Home · Synthesis · cl-event-assessment

Event-to-incident categorisation and assessment

Primary statement

Event assessment: ISO A.5.25 assess events and decide if categorised as incidents. ISO A.8.15 logs analysed. NIST CSF event analysis + supply chain risk integration. NIS2 incident reporting. NIST 800-53 IR-4 incident handling. The event-to-incident categorisation is the upstream of incident response.

Audit-fatigue payoff

A single event assessment procedure + categorisation criteria + automated triage + escalation matrix satisfies event-to-incident requirements across all 6 contributing frameworks.

Strictness matrix

Scope
Scope: ALL information security events assessed for categorisation as incidents. No event category exempt from assessment. Ceiling source: iso27001:A.5.25 Rationale: ISO 27001 A.5.25 universal-event scope is the foundational specification.
Threshold
Threshold: documented criteria for event-to-incident categorisation. Criteria-driven (not analyst discretion) for consistent triage. Ceiling source: iso27001:A.5.25 Rationale: ISO 27001 A.5.25 criteria-driven threshold is the audit-defensible operational test.
Method
Method: documented assessment criteria + automated triage where feasible + analyst review for ambiguous events + escalation to IR pipeline on categorisation as incident + log analysis (A.8.15) supporting assessment. Ceiling source: iso27001:A.5.25 Rationale: ISO 27001 A.5.25 + A.8.15 combined are the most prescriptive method.
Frequency
Event assessment: continuous (per event). Criteria review: annual + on threat landscape change. Ceiling source: iso27001:A.5.25 Rationale: Continuous per-event assessment is the floor.
Evidence
Evidence: assessment criteria + event log + sample assessments traced through to incident categorisation or closure as non-incident + escalation records.
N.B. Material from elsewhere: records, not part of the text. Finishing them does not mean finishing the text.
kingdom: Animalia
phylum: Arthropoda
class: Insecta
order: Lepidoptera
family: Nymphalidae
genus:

Ceiling source: iso27001:A.5.25 Rationale: ISO 27001 A.5.25 evidence with sample traces is comprehensive.

Auditor test pattern

Step 1: Inspect event assessment criteria. Step 2: Sample 3 events from the past month; verify assessment outcome. Step 3: For one event categorised as incident, trace escalation to IR pipeline. Step 4: For one closed-as-non-incident, verify documented reasoning.

Common findings

Common findings: (1) Criteria absent — analyst discretion; (2) Events closed without documented assessment; (3) Categorisation criteria stale; (4) Escalation to IR pipeline informal.